Text:
Yeah, that’s correct. And it’s ebb and flowed and became a from a centralized to federated model and then back and forth. Sometimes it gets distributed into the operations. Sometimes there’s a centralized leadership development function and organizations since the 1940s. have been trying to crack that code on how do they make their learning development teams more relevant to their-

Scott Santucci 14:04

The second thing that I heard you say, was as a representative for an entity that’s focused on learning and development professionals, you were curious as to why so much of the sales, sales training was being outsourced and by being outsourced, I’m assuming you’re meaning it’s companies or contracting firms like Sandler or Miller, Heiman or Richardson, or whomever to come in and do the sales training for the Salesforce. Is that correct?

Brian Lambert 14:42

Yeah, that’s correct. And because of that, they the the trainers that I was working with the l&d professionals seem to want to abdicate that responsibility to to these vendors. And I couldn’t quite understand why that was.

Given data:

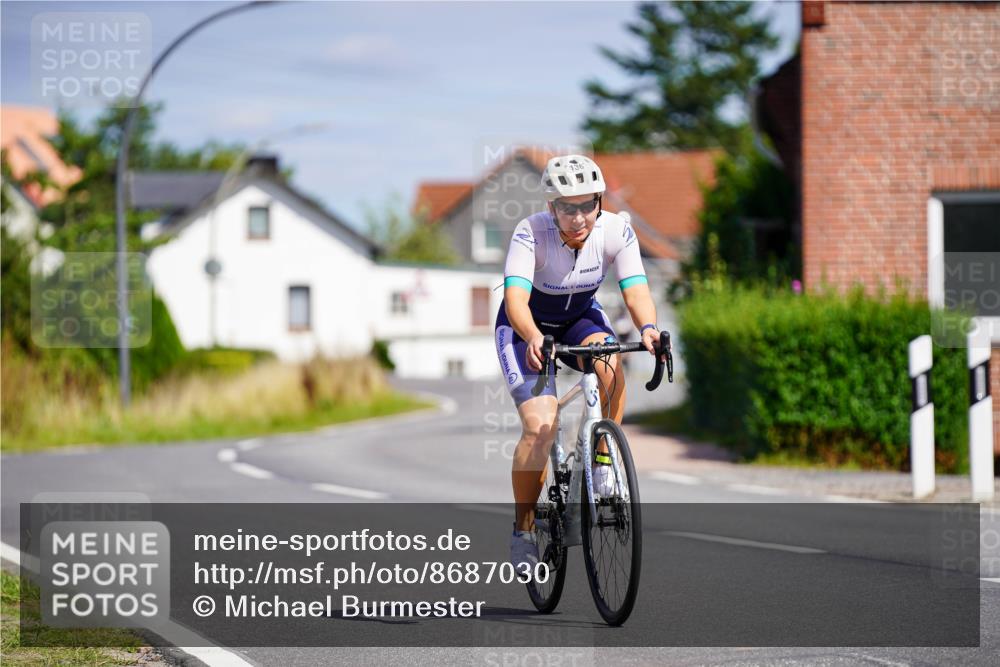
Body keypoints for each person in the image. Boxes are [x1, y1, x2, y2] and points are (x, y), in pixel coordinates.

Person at [494, 155, 662, 569]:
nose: (579, 217)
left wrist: (649, 328)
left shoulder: (616, 230)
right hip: (526, 327)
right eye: (567, 207)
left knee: (610, 364)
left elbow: (635, 290)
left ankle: (603, 460)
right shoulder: (530, 233)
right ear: (551, 207)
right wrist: (534, 336)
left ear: (599, 201)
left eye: (588, 204)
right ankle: (523, 531)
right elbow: (515, 300)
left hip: (579, 318)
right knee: (540, 428)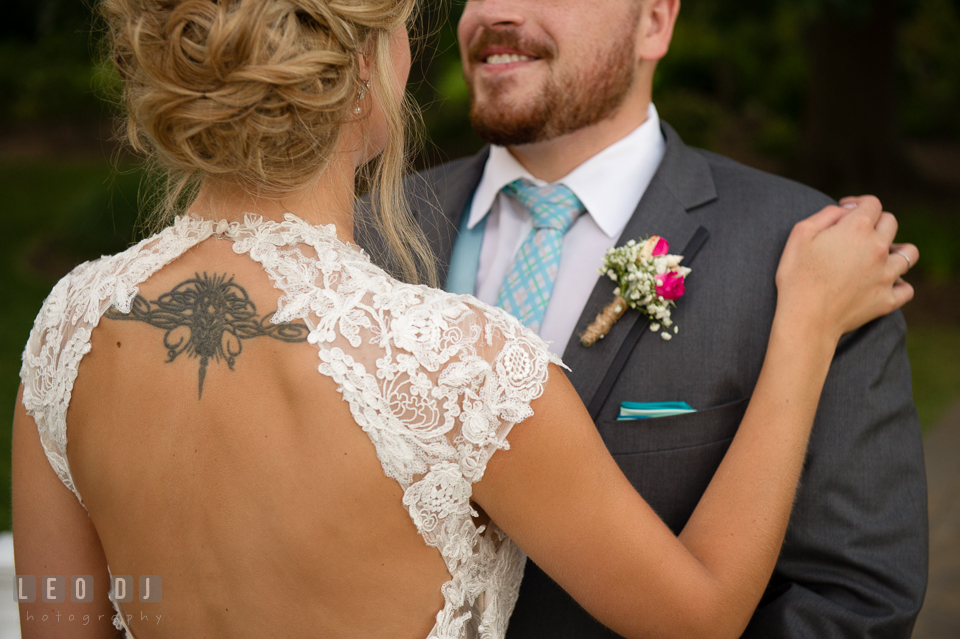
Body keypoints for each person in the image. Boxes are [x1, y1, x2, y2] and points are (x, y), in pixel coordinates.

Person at [12, 1, 916, 639]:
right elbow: (703, 610)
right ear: (366, 71)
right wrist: (804, 330)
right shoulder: (464, 358)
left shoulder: (66, 329)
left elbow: (63, 609)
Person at [379, 1, 929, 637]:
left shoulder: (811, 259)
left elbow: (853, 599)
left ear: (655, 23)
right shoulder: (363, 233)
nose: (496, 11)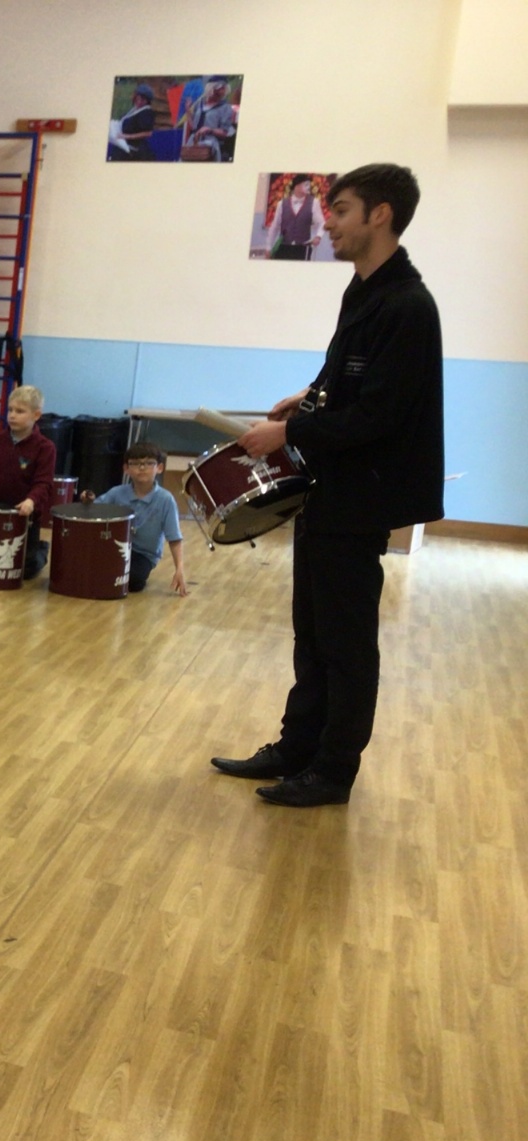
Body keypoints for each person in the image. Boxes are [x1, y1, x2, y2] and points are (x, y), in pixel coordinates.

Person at [213, 163, 444, 807]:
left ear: (380, 215)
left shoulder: (408, 306)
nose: (328, 222)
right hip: (330, 485)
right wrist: (308, 396)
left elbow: (379, 415)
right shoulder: (363, 290)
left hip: (363, 494)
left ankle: (333, 770)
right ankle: (297, 747)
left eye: (340, 210)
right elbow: (345, 377)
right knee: (312, 632)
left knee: (345, 643)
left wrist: (288, 433)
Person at [85, 442, 188, 596]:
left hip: (144, 555)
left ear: (159, 468)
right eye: (135, 463)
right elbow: (94, 509)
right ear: (126, 469)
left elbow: (174, 538)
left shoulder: (166, 500)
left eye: (149, 463)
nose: (142, 468)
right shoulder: (117, 493)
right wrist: (87, 500)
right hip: (114, 547)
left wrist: (179, 569)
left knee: (133, 580)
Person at [0, 385, 56, 578]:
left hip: (25, 514)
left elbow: (44, 483)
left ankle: (41, 549)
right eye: (10, 410)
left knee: (24, 570)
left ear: (36, 415)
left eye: (20, 411)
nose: (12, 415)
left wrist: (31, 500)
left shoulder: (45, 447)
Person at [266, 174, 326, 261]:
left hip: (303, 248)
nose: (309, 187)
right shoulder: (282, 204)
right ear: (297, 186)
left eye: (309, 185)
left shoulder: (314, 202)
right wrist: (268, 247)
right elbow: (274, 226)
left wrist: (318, 236)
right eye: (306, 185)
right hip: (284, 247)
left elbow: (321, 223)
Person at [183, 75, 236, 162]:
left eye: (224, 88)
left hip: (210, 145)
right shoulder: (199, 104)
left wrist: (209, 130)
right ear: (211, 88)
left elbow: (225, 133)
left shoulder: (225, 107)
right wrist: (188, 111)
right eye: (220, 88)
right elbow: (193, 127)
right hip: (193, 142)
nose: (223, 91)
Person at [108, 82, 156, 162]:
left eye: (143, 100)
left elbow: (148, 133)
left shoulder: (146, 113)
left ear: (147, 101)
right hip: (121, 143)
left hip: (129, 148)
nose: (139, 101)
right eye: (138, 98)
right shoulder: (135, 109)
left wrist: (126, 136)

Try it: Write the next part of the transcript about learning and development teams and outsourced sales training, picking up after its final line.

Exercise output:
Scott Santucci 14:56

Gotcha. So, at that point in time, what I understand that your your telling me is that what you did was started to say, Hey guys, let’s start to build some competencies around what it would take to bring in house more of this sales training. So as a result of that you did a lot of surveys, you got a lot of research, you collected it because you wanted to be more or less the trainer of sales trainers. Is that correct?

Brian Lambert 15:24

That’s right. And the fundamental problem I was trying to solve was to, to bring more relevance and impact of this this thing called Learning development slash training to the customer focused revenue generating employees of an organization. In other words, I had heard, and I believed in that, that trainers and l&d professionals could have a strategic seat at the table. But the only way to me that they would be able to do that would be to drive revenue and not be so much of a cost center but an investment in where the organization needs to go there by linking people, salespeople to the business strategy. And if we didn’t go there as a profession, I don’t know what we were doing.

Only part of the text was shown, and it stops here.